Du moins, voilà l'interprétation que certains ont faite des événements de la fin de semaine... Dans les faits, les derniers jours ont plutôt révélé l'existence d'un consensus plus large que prévu autour de la réforme des commissions scolaires. Si bien qu'au lendemain du congrès du Parti libéral, jamais le moment n'a été aussi propice pour revoir la mission et le fonctionnement de ces instances locales...

Que proposait la ministre Beauchamp? D'alléger les structures, d'accroître l'autonomie des écoles et de lier une partie du budget de ces dernières à leur rendement.

Certes, le milieu de l'éducation s'est opposé avec vigueur - et avec raison - à ce dernier point. À peu près tous les acteurs ont rejeté ces contrats de performance importés des États-Unis, des contrats qui, en plus d'avoir prouvé leurs limites là-bas, vont à l'encontre du fondement même du système québécois d'éducation.

Mais au-delà de cette malheureuse suggestion, les positions des différentes parties sont beaucoup plus proches qu'il n'y paraît.

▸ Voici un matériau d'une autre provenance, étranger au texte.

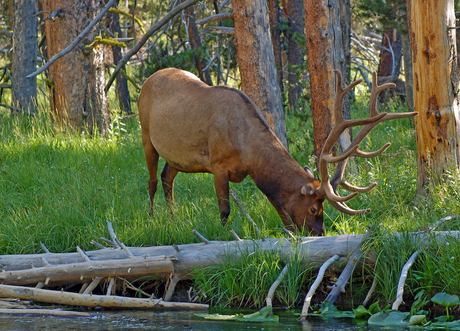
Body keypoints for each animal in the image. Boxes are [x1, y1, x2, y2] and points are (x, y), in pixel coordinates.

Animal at [137, 68, 416, 236]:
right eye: (314, 209)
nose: (321, 233)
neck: (248, 153)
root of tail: (148, 80)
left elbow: (279, 207)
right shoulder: (218, 165)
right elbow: (224, 210)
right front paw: (224, 234)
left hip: (176, 157)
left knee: (166, 177)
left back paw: (173, 219)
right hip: (146, 135)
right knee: (151, 181)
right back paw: (151, 218)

Les professeurs, par exemple, ont reconnu vendredi, par la voie de la Fédération autonome de l'enseignement, que des «ajustements» sont nécessaires, «notamment dans le fonctionnement des commissions scolaires».

Les cadres ont pour leur part réitéré, par l'entremise de l'Association des directeurs généraux des commissions scolaires, leur «volonté» de «réviser» en profondeur les processus administratifs afin de «les simplifier et d'accroître leur niveau d'efficacité».

Quant à la Fédération des commissions scolaires, elle a proposé vendredi les grandes lignes d'un plan d'action que l'on pourrait confondre avec... la proposition Beauchamp! Elle s'est en effet engagée à «simplifier l'administration publique» et «accroître l'autonomie des écoles».

Les solutions divergent certes, mais le diagnostic est le même, peu importe qui l'établit.

À la suite de ce que plusieurs ont qualifié de «rebuffade», à la suite aussi d'arguments pertinents soulevés par les régions et les anglophones, la ministre Beauchamp pourrait, malheureusement, être tentée de faire oublier ses intentions, de passer à un autre appel.

Ce serait une grave erreur. Les commissions scolaires, plombées par leur propre incurie, les frasques de leurs dirigeants et les nombreuses critiques dont elles ont fait l'objet, n'ont plus la crédibilité nécessaire pour accomplir leur tâche avec sérénité et efficacité (encore moins pour dessiner les contours de leur propre réforme).

Il est plus que temps de se pencher sur le malade. Non pas en proposant un remède de cheval concocté à la va-vite, mais en lançant un processus de réflexion (livre blanc ou comité consultatif) autour de la nécessaire réforme de ces institutions de grande importance.